O Último Adeus a Rita Lee

O dia amanheceu mais cinza do que o comum na capital de São Paulo. A chuva que caiu no Parque do Ibirapuera deixou o local sem cor. O clima parecia ter sido cuidadosamente planejado para receber o velório de Rita Lee, que sempre deu muita atenção para o visual, como cenário e figurino, de suas apresentações. 

Ter o Ibirapuera como palco de sua última aparição neste plano é repleto de simbolismo. Ela conta em sua biografia como já adorava piqueniques no lugar quando ainda era a Floresta do Ibirapuera e que esteve presente na inauguração do parque, durante as comemorações de 400 anos da cidade. É difícil imaginar um lugar mais apropriado do que o cartão postal para alguém cuja ligação à cidade foi tão marcante e que – não à toa – a rendeu o apelido de Santa Rita de Sampa. 

O prédio escolhido para acomodar o caixão foi o Planetário, que tem sua arquitetura redonda e de longe lembra um disco voador. Mais uma ironia bem humorada condizente com a personalidade que tanto brincou ao longo da vida sobre nave mãe e extraterrestres. No teto redondo do prédio eram projetados pequenos pontinhos brancos que representavam a mesma localização das estrelas no dia 31 de dezembro de 1947, data em que Rita veio ao mundo. 

Quem foi ao velório viu fãs de todas as idades. Uns carregavam discos, outros livros. Teve gente levando cartaz e até quem carregasse violão. Não era raro ver gente aguardando na fila de entrada com olhar distante e aguardando na fila de saída com lágrimas escorrendo no rosto. Dentro do prédio, um caixão marrom fechado com flores em cima. Abaixo, flores, uma bandeira do Corinthians (seu clube do coração), cartazes e outros presentes de despedida que foram sendo colocados pelos fãs.

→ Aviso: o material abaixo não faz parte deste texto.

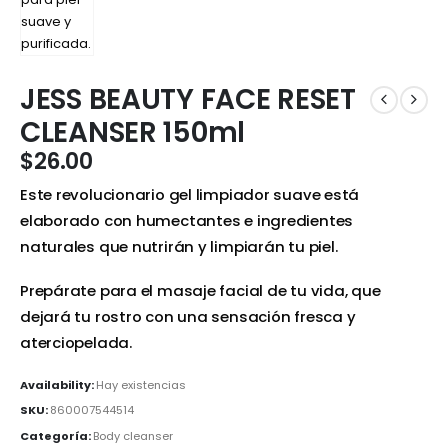
JESS BEAUTY FACE RESET
CLEANSER 150ml
$
26.00
Este revolucionario gel limpiador suave está
elaborado con humectantes e ingredientes
naturales que nutrirán y limpiarán tu piel.
Prepárate para el masaje facial de tu vida, que
dejará tu rostro con una sensación fresca y
aterciopelada.
Availability:
Hay existencias
SKU:
860007544514
Categoría:
Body cleanser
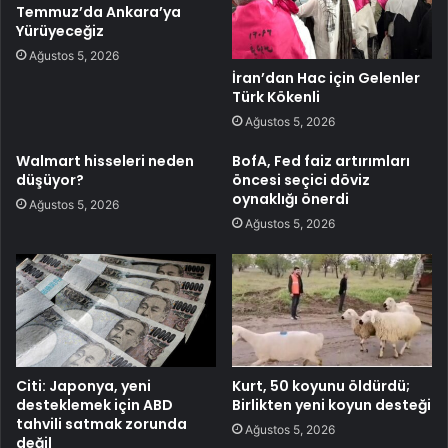
Temmuz’da Ankara’ya
Yürüyeceğiz
Ağustos 5, 2026
İran’dan Hac için Gelenler
Türk Kökenli
Ağustos 5, 2026
Walmart hisseleri neden
BofA, Fed faiz artırımları
düşüyor?
öncesi seçici döviz
oynaklığı önerdi
Ağustos 5, 2026
Ağustos 5, 2026
Citi: Japonya, yeni
Kurt, 50 koyunu öldürdü;
desteklemek için ABD
Birlikten yeni koyun desteği
tahvili satmak zorunda
Ağustos 5, 2026
değil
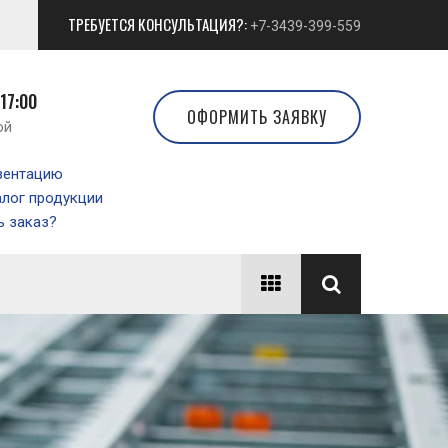
ТРЕБУЕТСЯ КОНСУЛЬТАЦИЯ?:
+7-3439-399-559
 17:00
ОФОРМИТЬ ЗАЯВКУ
ой
зентацию
алог продукции
 заказ?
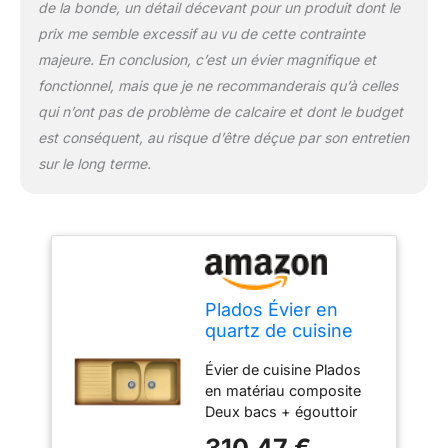
de la bonde, un détail décevant pour un produit dont le
prix me semble excessif au vu de cette contrainte
majeure. En conclusion, c’est un évier magnifique et
fonctionnel, mais que je ne recommanderais qu’à celles
qui n’ont pas de problème de calcaire et dont le budget
est conséquent, au risque d’être déçue par son entretien
sur le long terme.
Plados Évier en
quartz de cuisine
encastré HR1162
Évier de cuisine Plados
deux bacs plus
en matériau composite
égouttoir - Terre de
Deux bacs + égouttoir
France
Dimensions : 1160 x 500
310,47 €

Disputando espaço com os numerosos repórteres da imprensa que cobriam o evento, estavam também numerosas coroas de flores. Teve coroa de celebridades, de artistas – como a de Jorge Ben, seu amigo de longa data-, de fã clubes e outras anônimas. Uma delas, por exemplo, dizia “um obrigado de uma das tantas pessoas que você fez feliz”. 

Foi assim o último encontro de Rita Lee com os fãs. Uma quarta-feira cinzenta e chuvosa. Diferente do que aconteceu ao longo de toda sua carreira, desta vez quem se destacou foi o silêncio. Essa ausência de som, no entanto, é passageira. Seu corpo pode estar indo embora, mas sua voz já é um patrimônio imaterial da música brasileira e continuará ecoando por gerações.